Wal-Mart’s Hargrove said the company has met with BlackRock twice in
the past year, which could help address its concerns.
BlackRock would not confirm that the report pertained to Wal-Mart or
comment on its voting at Wal-Mart this year. But the descriptions in
its report matched how its funds voted at the retailer, including
support for the independent chairman proposal last year.

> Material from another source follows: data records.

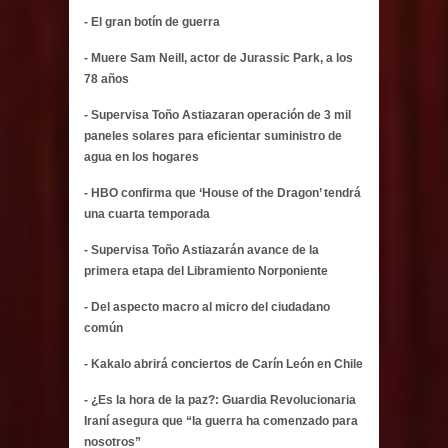
- El gran botín de guerra
- Muere Sam Neill, actor de Jurassic Park, a los
78 años
- Supervisa Toño Astiazaran operación de 3 mil
paneles solares para eficientar suministro de
agua en los hogares
- HBO confirma que ‘House of the Dragon’ tendrá
una cuarta temporada
- Supervisa Toño Astiazarán avance de la
primera etapa del Libramiento Norponiente
- Del aspecto macro al micro del ciudadano
común
- Kakalo abrirá conciertos de Carín León en Chile
- ¿Es la hora de la paz?: Guardia Revolucionaria
Iraní asegura que “la guerra ha comenzado para
nosotros”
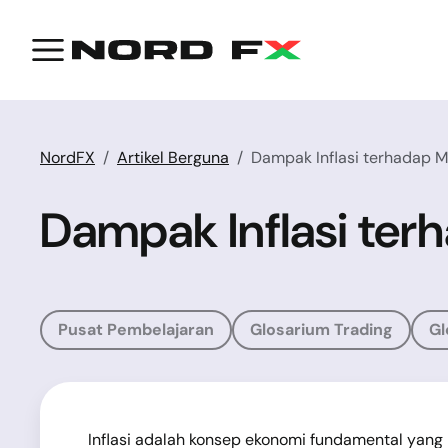
NordFX
Artikel Berguna
Dampak Inflasi terhadap 
Dampak Inflasi ter
Pusat Pembelajaran
Glosarium Trading
Gl
Inflasi adalah konsep ekonomi fundamental yang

“It’s one thing when you have pension funds and activist investors
raising concerns about a company like Wal-Mart, but when you have
BlackRock raising that concern that brings the debate right into the
mainstream," said William Atwood, executive director of the Illinois
State Board of Investment.
CLAWBACK
The top two proxy advisory firms, Institutional Shareholder Services
and Glass Lewis, have recommended votes for the independent chairman
proposal this year, as they did in the prior two years.
While the independent chairman proposal got just 15.4 percent of the
overall vote last year, support among non-Walton shares, assuming
all Walton shares were voted, was 40 percent, up from 35.6 percent
in 2013.
Last June Wal-Mart named director Gregory Penner as vice chairman, a
move viewed by many as setting him up to one day succeed his
father-in-law Rob Walton, who is 70 years old, atop the board.
"The bottom line is this is a family firm and change is going to be
very slow coming," said Ric Marshall, executive director at MSCI ESG
Research.
The "clawback" proposal, which was also launched after the bribery
allegations surfaced in 2012, got 38 percent of non-Walton votes,
last year. Wal-Mart is recommending a vote against it, arguing that
it already discloses enough on the issue.
"It's an area where the company has not been responsive to a very
reasonable proposal," said Laura Jordan, assistant treasurer at the
state of Connecticut. "It has the sense of digging in its heels."